## [Selected extract]
▬▬▬

A draw with Morton at Cappielow followed, with Mark Stewart scoring an early opener. The following week attacker Dimitris Froxylias agreed a contract extension until the end of the season, after impressing with 3 goals and 2 assists in his 8 appearances for the club. The month ended winless in the league for Sons, with Dundee United taking all three points thanks to two goals from former Dumbarton loanee Sam Stanton.

November 

November began with Sons securing their first away league win of the season, 1-0 against Brechin City thanks to an injury time Willie Dyer own-goal. The Sons made it two victories in a row, and made it to the semi-finals of the Scottish Challenge Cup for the first time in their history, the following week - with a 2-0 success over Raith Rovers thanks to goals from Christopher McLaughlin and Ally Roy. A further success followed a week later, as Stuart Carswell's first career goal was enough to defeat Elgin City in the Scottish Cup. Sons continued the run, as Dimitris Froxylias returned from injury with a stunning goal in a 2-2 draw with Dunfermline Athletic. They ended the month undefeated, with Greg Morrison scoring his first goal for the club in a 2-2 draw with Queen of the South.

December 

The good form continued into December, as Tom Walsh scored the winner against his former club St Mirren, a result that knocked the Paisley club off the top of the table. After going through November unbeaten, Stevie Aitken was named Ladbrokes Championship Manager of the Month. Sons finally fell to their first defeat since October, against Inverness on 16 December. This was followed by a 0-0 draw with Falkirk in which left-back Chris McLaughlin was stretchered off with a serious injury. Three days later Sons were back in action again, falling to a 4-1 defeat at home to Livingston, with Kyle Hutton being sent-off. Snow forced their final scheduled game of the year, a home tie against Greenock Morton to be called off. The month ended with left-back Liam Dick joining the club from Stranraer.

January 
Dumbarton opened the year with a goal-less draw against Queen of the South at Palmerston Park. Later in the week young midfielder Kyle Prior joined Lowland Football League side BSC Glasgow on loan until the end of the season. An early Joe Cardle goal consigned the club to their first defeat of 2018 against Dunfermline Athletic, a result that also left them without a home league victory since September. Iain Russell became the club's second signing of the January window, as he came out of retirement to re-join the club after leaving in 2006. A day later Sons tasted defeat again, going down 0-2 against league leaders St Mirren at the YOUR Radio 103FM Stadium, meaning that they still hadn't scored in 2018. Post-match it was confirmed that attacker Ally Roy wouldn't be having his loan spell from Hearts extended. On 22 January striker Kevin Nisbet joined the club on loan from Partick Thistle. A day later Dumbarton extended their run in the Scottish Cup with a 3-2 victory against Peterhead at Balmoor Stadium thanks to a double from Calum Gallagher and Iain Russell's first goal for the club since returning. That set up a fifth round tie with Greenock Morton. Despite the cup success however, Dumbarton remained winless (and goal-less) in the league in 2018, as first-half goals from Alan Lithgow and Ryan Hardie consigned them to a 2-0 defeat to Livingston. On the penultimate day of the January transfer window winger Andy Stirling returned to the club on-loan from Queen of the South.

▬▬▬

## [Provided information]
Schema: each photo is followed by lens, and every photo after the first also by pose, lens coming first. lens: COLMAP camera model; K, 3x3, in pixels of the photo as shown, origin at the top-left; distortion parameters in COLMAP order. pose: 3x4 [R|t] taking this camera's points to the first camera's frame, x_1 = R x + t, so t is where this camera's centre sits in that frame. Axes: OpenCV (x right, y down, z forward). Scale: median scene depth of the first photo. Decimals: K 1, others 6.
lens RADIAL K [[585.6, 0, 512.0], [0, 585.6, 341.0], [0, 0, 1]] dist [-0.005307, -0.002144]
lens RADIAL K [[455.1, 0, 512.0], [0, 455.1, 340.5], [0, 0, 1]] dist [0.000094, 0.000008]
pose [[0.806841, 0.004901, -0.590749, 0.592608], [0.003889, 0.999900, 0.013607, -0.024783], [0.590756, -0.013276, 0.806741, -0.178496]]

▬▬▬

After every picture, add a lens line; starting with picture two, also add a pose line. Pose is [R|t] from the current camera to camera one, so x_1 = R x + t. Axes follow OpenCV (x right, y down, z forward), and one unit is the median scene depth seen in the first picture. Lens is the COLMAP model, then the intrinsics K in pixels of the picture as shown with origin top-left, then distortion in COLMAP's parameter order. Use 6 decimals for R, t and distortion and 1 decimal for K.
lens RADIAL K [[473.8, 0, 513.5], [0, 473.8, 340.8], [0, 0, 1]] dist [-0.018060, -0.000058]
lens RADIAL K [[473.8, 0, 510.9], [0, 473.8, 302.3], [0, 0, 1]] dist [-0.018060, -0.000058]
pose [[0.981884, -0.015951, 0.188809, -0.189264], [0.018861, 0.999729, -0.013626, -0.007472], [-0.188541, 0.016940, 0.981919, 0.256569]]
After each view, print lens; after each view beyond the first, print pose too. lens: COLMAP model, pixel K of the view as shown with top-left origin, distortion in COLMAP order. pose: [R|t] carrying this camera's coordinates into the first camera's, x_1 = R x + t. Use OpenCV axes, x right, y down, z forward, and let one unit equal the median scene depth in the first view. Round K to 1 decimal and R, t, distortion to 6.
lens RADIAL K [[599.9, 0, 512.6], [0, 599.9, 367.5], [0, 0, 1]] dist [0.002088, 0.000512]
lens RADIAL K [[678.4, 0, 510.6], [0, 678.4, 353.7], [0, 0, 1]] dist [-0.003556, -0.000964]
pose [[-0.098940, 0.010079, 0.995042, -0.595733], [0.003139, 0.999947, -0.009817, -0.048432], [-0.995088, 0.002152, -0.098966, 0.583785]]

▬▬▬

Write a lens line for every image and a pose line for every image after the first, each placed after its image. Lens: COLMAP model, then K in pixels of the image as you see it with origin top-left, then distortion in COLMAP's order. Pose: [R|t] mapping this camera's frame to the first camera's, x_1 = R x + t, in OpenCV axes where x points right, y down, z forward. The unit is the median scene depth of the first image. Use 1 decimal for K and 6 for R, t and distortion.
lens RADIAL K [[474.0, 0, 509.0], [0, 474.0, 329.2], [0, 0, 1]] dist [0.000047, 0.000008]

▬▬▬

## [Using the information]
1 – In the November part of the Dumbarton season summary above, list every Sons player credited with scoring a goal. Leave out the own goal.
2 – Continue the Dumbarton season summary above, picking up after its last sentence.

## [Responses by item number]
1 – Christopher McLaughlin, Ally Roy, Stuart Carswell, Dimitris Froxylias, Greg Morrison

2 –
February 
Dumbarton's first scheduled game of February against Brechin City fell victim to the weather. A week later winger Chris Johnston left the club on an emergency loan - joining Peterhead. The same day defender Aidan Wilson joined on an emergency loan from Rangers. After defeat to Greenock Morton in the Scottish Cup Aitken re-entered the emergency loan market, to add midfielder Liam Burt on a 28 day loan from Rangers. There was reason to be cheerful a day later, as Dumbarton made it to their first major national cup final for more than 100 years. Danny Handling's first goal for the club was followed by a stunning, late, Dimitris Froxylias free-kick, as Sons overcame Welsh Premier League Champions The New Saints to reach the final of the Scottish Challenge Cup. Four days later, and back on league action, Sons suffered defeat at the hands of Greenock Morton - despite a strong first half showing. Next up was a 0-0 draw with eighth placed Falkirk - a result that left the Sons still searching for their first league goal of 2018.

March 
With no game scheduled for the first weekend in March due to the Scottish Cup, Dumbarton started the month with defeat against Queen of the South at the Your Radio stadium on 10 March. That was followed by the club's first league win (and goal) of the year, as Dimitris Froxylias scored the only goal in a victory against Brechin City. Four days later Brechin were defeated again, this time at Glebe Park, thanks to first league goals for the club from Calum Gallagher and Danny Handling and a Sean Crighton own-goal. It was heartbreak in the 2018 Scottish Challenge Cup Final however, as Carl Tremarco won the game in injury time for Inverness Caledonian Thistle. The month ended with heavy defeats, 5-0 at table-topping St Mirren, and 3-0 against playoff bound Livingston, where Grant Gallagher made his return after 18 months out injured.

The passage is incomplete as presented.